13 December 2017
Overfishing remains a serious threat to European seas and to industry, as EU ministers once again set many quotas with little regard for the law or scientific advice.
The annual limits cover fish in the Northeast Atlantic and North Sea, which supply over 70% of fish caught in the EU.
The Common Fisheries Policy (CFP) legally requires fishing to be sustainable by 2020 at the latest. But today, with only two years until the legal deadline, ministers continued to ignore the science, setting catch limits for many fish stocks too high, including whiting, sole, herring and plaice in and around the Irish Sea, Celtic Seas and West of Scotland.
Some of these stocks, like whiting in the West of Scotland and the Irish Sea, are still dangerously depleted and scientists have advised zero catches for more than ten years, but the EU’s fishing quotas have not followed suit. A serious commitment by everyone involved is urgently needed to reverse the damage done by years of inaction that should have been spent developing plans to restore these stocks to sustainable levels. Unfortunately, fisheries ministers today once again decided to continue business as usual.
ClientEarth lawyer Flaminia Tacconi said: “The 2018 catch limits are bad for oceans and bad for industry.
“The 2018 fishing quotas mean overfishing continues for many stocks, including several vulnerable ones like whiting off the coast of Scotland and Ireland. Ministers must be more ambitious to make fishing in EU waters sustainable. By continuing to defy scientific advice and dodge their responsibility to manage fisheries sustainably, they risk sharp shocks for consumers, industry and the economy in 2020. This will be much more painful than gradual moves towards sustainable fishing, which is what the law was designed for.
“The CFP requires immediate action to make fishing more environmentally sound. 2020 is the legal deadline for all fishing to be sustainable, without exception.
“With two years to meet the deadline, there is no time to waste. We must follow the science to set sustainable fishing limits, then stick to them.”
With the landing obligation coming into force in 2019, and the legal sustainability deadline in 2020, industry and decision-makers are increasingly pushing for special measures to mitigate the challenges they face.
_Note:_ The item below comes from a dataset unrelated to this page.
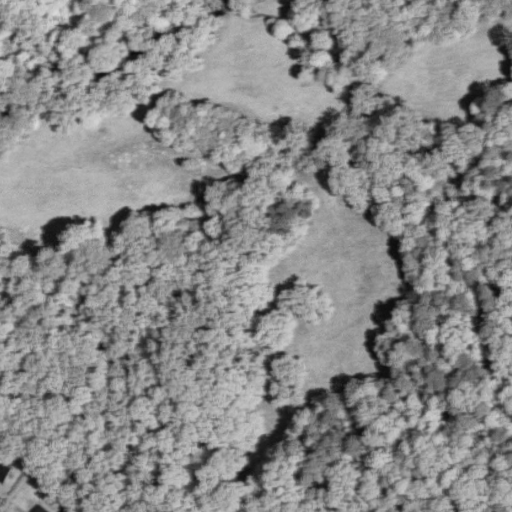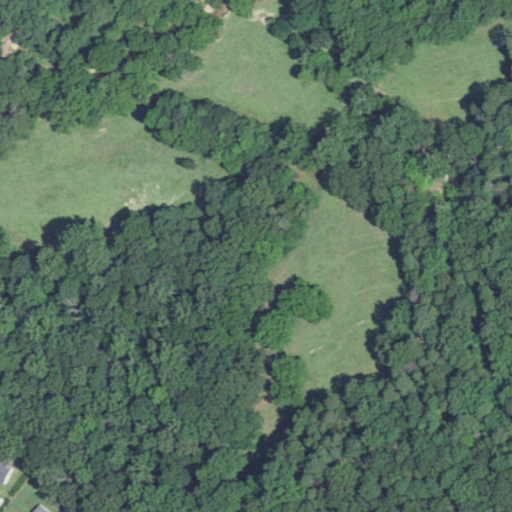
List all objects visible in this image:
building: (5, 473)
building: (43, 509)
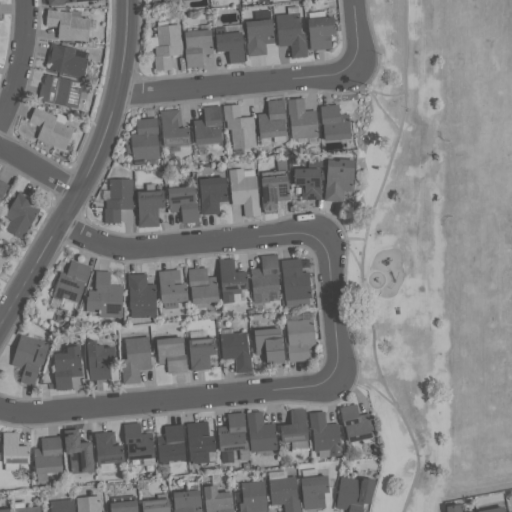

Simply removing catch limits or using exemptions, quota top-ups and footnotes which allow overfishing through the backdoor is not the answer. While flexibilities can be very important to help industry adjust, they must not be used to undermine the spirit of the law. EU fisheries must be sustainable in practice, not just on paper. This is the best way to protect our seas and the people who depend on them.
Better transparency is also crucial in the fight for sustainable seas. At the moment, quota negotiations take place behind closed doors. It is impossible to know exactly why catch limits were set to high, what the justification was or which EU country pushed for it. For an essential shared resource like fish, it is unacceptable that European citizens are blocked from scrutinising the process.